III. PRACTICE AND OBLIGATION.—The Office of the Dead was composed originally to satisfy private devotion to the dead, and at first had no official character. Even in the eleventh, twelfth, and thirteenth centuries, it was recited chiefly by the religious orders (the Cluniacs, Cistercians, Carthusians), like the Office of Our Lady (see Guyet, loc. cit., 465). Later it was prescribed for all clerics and became obligatory whenever a ferial office was celebrated. It has even been said that it was to remove the obligation of reciting it that the feasts of double and semi-double rite were multiplied, for it could be omitted on such days (Baumer-Biron, op. cit., II, 198).

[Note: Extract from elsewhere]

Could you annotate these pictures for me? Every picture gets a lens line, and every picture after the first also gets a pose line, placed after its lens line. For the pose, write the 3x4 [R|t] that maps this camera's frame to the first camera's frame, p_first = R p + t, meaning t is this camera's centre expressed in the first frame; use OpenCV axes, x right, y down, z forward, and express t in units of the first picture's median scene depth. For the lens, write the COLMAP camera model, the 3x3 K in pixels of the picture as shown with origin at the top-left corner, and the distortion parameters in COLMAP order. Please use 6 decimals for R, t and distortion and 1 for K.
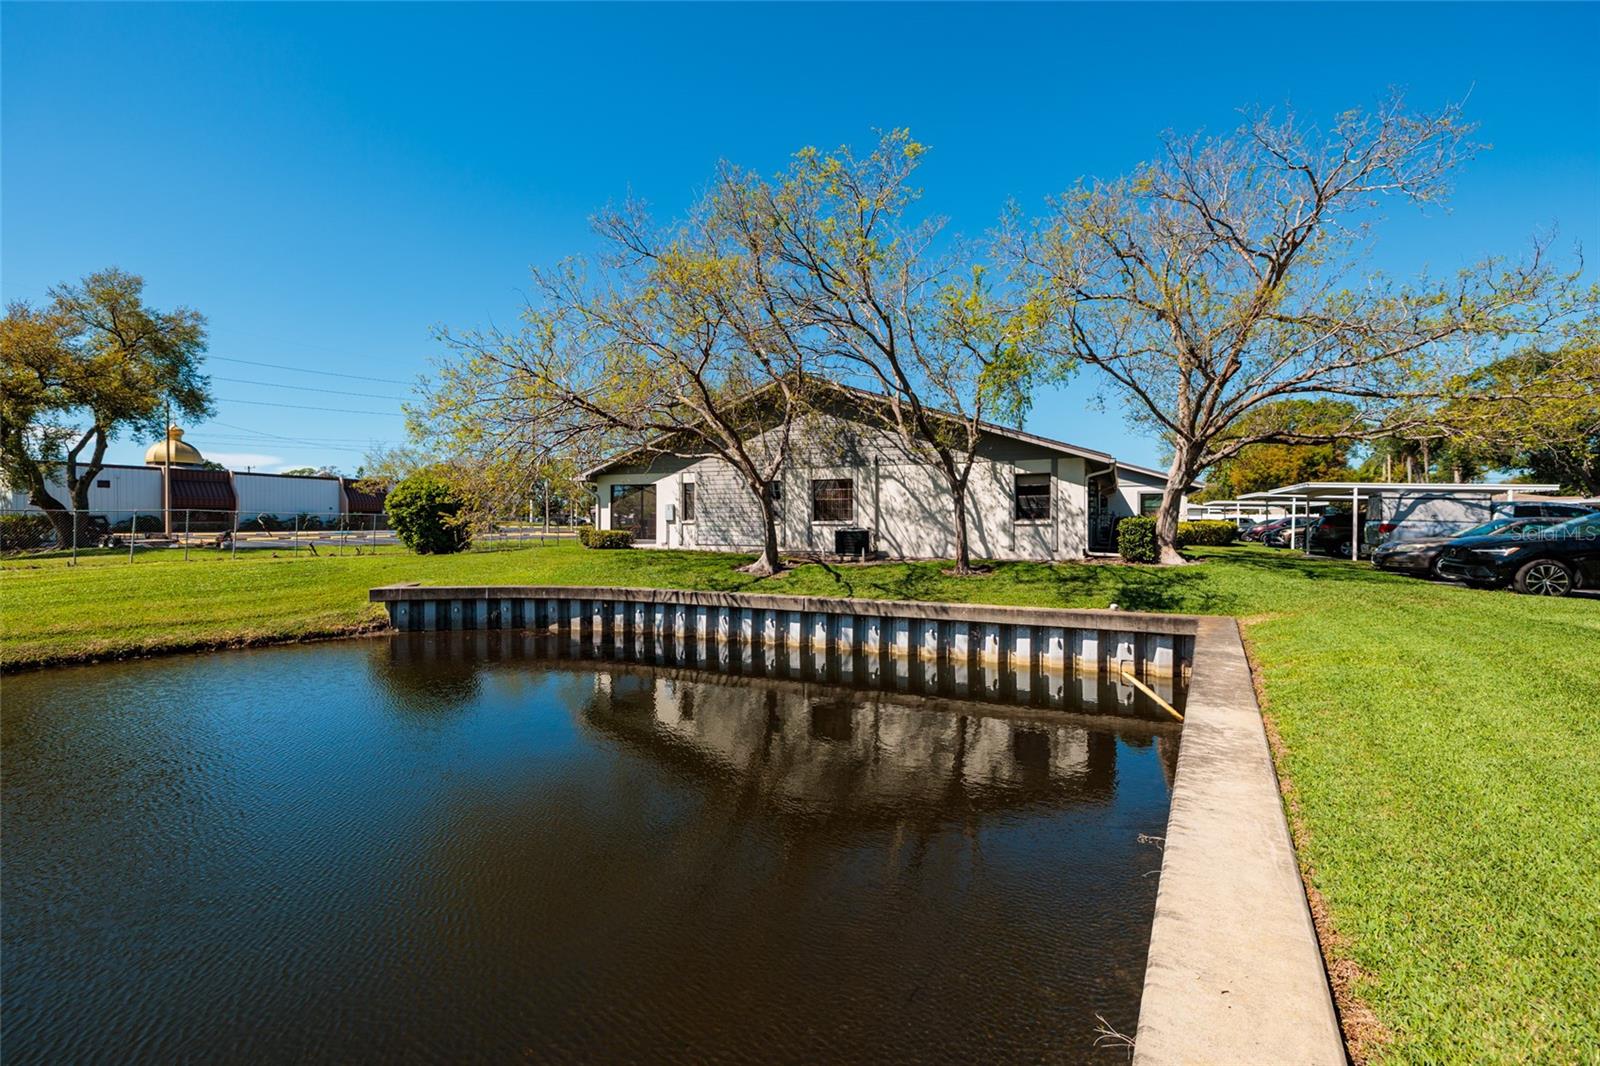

The reformed Breviary of St. Pius V assigned the recitation of the Office of the Dead to the first free day in the month, the Mondays of Advent and Lent, to some vigils, and ember days. Even then it was not obligatory, for the Bull “Quod a nobis” of the same pope merely recommends it earnestly, like the Office of Our Lady and the Penitential Psalms, without imposing it as a duty (Van der Stappen, “Sacra Liturgia”, I, Malines, 1898, p. 115). At the present time, it is obligatory on the clergy only on the feast of All Souls and in certain mortuary services. Some religious orders (Carthusians, Cistercians etc.) have preserved the custom of reciting it in choir on the days assigned by the Bull “Quod a nobis”.